Ainda fico ridiculamente espantada com a magia das coisas simples. Ou melhor: fico cada vez mais - e estou apostada em apontar a minha forma de ser e de estar para aí. Minimal living no sentido macro que pode assumir, na sua versão micro, a forma de uma receita, uma compra (ou não-compra), uma vela acesa, uma simples t-shirt branca, um quase regresso às origens (mas em bom), que me liberta. Como diria o Salvador, uma vida sem fogo de artifício.

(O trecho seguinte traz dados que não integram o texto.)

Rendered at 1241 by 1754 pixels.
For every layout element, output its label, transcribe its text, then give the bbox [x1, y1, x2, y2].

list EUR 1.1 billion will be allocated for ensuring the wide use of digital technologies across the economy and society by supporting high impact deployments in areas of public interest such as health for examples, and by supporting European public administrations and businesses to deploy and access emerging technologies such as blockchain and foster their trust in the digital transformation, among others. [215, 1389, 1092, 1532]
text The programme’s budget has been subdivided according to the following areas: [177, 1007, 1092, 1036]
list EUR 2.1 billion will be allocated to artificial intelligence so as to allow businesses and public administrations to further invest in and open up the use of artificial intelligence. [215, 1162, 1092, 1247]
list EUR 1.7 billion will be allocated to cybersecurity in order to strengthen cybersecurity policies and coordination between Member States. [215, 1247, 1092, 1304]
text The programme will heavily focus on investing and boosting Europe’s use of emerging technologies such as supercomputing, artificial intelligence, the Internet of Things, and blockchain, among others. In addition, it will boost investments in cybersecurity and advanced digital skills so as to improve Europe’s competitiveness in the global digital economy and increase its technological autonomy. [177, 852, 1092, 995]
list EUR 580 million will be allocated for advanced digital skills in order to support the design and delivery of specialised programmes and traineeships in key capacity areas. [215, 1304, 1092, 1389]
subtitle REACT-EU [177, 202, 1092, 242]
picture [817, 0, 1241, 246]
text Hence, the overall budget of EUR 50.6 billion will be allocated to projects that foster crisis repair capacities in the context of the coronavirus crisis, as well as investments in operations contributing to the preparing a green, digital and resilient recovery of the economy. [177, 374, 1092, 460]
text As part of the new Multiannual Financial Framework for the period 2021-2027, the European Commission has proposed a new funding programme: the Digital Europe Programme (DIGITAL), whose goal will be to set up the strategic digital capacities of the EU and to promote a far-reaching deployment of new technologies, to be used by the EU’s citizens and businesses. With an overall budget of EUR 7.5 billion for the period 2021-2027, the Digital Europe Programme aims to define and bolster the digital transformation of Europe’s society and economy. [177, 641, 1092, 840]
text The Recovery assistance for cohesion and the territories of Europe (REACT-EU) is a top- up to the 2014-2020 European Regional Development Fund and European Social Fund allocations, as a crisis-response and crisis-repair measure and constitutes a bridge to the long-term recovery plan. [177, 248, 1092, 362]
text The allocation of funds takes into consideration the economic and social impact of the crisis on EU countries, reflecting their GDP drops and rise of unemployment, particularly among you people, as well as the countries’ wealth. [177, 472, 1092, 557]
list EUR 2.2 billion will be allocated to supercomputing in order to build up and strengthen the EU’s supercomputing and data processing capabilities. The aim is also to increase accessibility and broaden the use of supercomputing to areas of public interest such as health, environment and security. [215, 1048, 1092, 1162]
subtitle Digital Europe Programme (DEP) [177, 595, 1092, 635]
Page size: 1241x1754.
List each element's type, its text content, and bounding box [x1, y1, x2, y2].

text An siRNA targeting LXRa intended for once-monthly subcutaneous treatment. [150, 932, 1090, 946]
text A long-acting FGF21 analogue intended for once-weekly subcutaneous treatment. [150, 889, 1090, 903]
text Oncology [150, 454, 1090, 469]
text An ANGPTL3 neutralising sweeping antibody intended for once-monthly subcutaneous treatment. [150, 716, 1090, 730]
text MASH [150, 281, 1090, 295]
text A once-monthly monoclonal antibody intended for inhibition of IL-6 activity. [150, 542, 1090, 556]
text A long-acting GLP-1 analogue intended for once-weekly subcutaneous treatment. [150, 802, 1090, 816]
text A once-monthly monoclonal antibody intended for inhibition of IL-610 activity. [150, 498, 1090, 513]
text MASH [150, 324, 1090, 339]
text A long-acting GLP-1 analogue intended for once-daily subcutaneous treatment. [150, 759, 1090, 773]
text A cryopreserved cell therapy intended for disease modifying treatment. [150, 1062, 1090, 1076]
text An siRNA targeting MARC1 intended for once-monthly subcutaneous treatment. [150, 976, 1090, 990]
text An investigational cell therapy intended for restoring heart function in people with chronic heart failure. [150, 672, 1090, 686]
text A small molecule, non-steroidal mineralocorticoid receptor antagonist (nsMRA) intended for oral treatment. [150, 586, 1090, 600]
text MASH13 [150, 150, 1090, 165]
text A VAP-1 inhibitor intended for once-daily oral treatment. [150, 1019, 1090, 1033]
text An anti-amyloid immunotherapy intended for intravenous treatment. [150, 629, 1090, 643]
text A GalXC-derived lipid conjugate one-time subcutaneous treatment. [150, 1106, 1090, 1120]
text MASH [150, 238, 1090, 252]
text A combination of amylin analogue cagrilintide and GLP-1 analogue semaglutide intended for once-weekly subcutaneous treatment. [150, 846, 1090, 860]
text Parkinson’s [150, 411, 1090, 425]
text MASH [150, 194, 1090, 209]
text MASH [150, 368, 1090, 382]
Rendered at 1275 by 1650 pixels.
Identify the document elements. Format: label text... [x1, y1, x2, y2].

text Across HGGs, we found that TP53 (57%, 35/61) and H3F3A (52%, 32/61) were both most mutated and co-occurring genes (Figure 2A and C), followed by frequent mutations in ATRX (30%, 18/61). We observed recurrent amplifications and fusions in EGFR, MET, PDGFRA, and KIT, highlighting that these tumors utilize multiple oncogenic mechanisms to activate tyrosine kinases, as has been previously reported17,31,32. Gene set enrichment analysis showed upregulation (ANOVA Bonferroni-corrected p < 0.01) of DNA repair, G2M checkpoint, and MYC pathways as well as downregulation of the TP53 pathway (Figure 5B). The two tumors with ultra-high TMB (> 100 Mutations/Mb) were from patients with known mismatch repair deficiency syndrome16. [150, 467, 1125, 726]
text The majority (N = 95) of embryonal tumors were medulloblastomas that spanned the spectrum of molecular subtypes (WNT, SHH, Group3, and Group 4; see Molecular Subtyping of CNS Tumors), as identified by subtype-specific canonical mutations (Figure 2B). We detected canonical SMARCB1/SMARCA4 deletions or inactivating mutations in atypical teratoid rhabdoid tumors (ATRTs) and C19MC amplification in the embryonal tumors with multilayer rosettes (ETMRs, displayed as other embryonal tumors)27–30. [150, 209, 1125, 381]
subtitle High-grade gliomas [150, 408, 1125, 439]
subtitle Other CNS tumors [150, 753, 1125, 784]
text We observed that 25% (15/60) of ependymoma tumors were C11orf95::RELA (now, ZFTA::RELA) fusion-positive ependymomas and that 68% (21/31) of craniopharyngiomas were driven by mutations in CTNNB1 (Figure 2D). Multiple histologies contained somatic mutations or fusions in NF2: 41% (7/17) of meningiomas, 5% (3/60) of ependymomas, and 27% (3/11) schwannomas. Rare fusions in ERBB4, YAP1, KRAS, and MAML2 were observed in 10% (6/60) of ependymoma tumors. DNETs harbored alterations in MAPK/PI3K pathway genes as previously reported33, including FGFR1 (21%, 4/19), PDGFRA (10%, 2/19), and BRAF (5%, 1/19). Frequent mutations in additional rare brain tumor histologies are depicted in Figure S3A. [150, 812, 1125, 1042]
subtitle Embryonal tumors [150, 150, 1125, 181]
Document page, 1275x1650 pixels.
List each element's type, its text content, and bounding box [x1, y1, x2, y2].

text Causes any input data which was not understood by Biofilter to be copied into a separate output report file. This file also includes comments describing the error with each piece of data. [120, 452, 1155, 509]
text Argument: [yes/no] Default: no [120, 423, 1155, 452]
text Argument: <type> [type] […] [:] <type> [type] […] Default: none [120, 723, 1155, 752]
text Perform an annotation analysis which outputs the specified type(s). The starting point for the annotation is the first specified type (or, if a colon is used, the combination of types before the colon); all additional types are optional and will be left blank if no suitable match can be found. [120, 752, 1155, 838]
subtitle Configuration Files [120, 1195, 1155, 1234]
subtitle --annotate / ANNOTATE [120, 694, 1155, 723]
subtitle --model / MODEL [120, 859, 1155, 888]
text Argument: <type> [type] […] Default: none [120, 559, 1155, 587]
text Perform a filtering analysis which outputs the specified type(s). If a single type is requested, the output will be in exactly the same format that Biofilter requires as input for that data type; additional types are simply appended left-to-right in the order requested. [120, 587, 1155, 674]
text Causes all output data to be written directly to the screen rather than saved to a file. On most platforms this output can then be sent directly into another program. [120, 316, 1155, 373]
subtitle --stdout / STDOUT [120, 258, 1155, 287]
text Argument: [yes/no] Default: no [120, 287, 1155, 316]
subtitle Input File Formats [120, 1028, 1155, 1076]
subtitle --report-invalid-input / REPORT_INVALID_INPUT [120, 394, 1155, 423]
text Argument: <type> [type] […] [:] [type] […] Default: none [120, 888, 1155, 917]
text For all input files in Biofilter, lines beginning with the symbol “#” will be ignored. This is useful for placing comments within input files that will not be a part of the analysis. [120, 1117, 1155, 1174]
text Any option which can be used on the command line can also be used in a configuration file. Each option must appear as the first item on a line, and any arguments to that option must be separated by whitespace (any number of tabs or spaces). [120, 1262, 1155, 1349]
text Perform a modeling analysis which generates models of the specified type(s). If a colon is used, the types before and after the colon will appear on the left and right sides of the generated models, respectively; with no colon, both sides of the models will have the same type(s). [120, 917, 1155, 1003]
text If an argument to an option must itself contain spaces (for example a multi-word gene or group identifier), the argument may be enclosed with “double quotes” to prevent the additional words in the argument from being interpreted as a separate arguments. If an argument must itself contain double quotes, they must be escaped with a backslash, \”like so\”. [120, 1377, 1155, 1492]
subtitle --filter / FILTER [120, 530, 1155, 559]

De volta ao que me traz aqui e um exemplo claro do que referi: quem diria que passar uma fatia de pão por ovo e leite (sem açúcar) tornaria este num dos melhores pequenos-almoços de que tenho memória?
Os ingleses chamam-lhe eggy bread e em português encontramos similitude nas rabanadas - mas, vá lá, não tem a mesma graça proferi-lo como quem remete o cérebro para o doce de Natal.
Será, portanto, uma recriação enganadora da imagem com a leveza de que nada do que se faz é banal. É disto que se fazem as minhas manhãs. E é mesmo por isto que, um dia, decidi criar um blogue. Um elogio à simplicidade.
Fiz a receita duas vezes só neste fim-de-semana.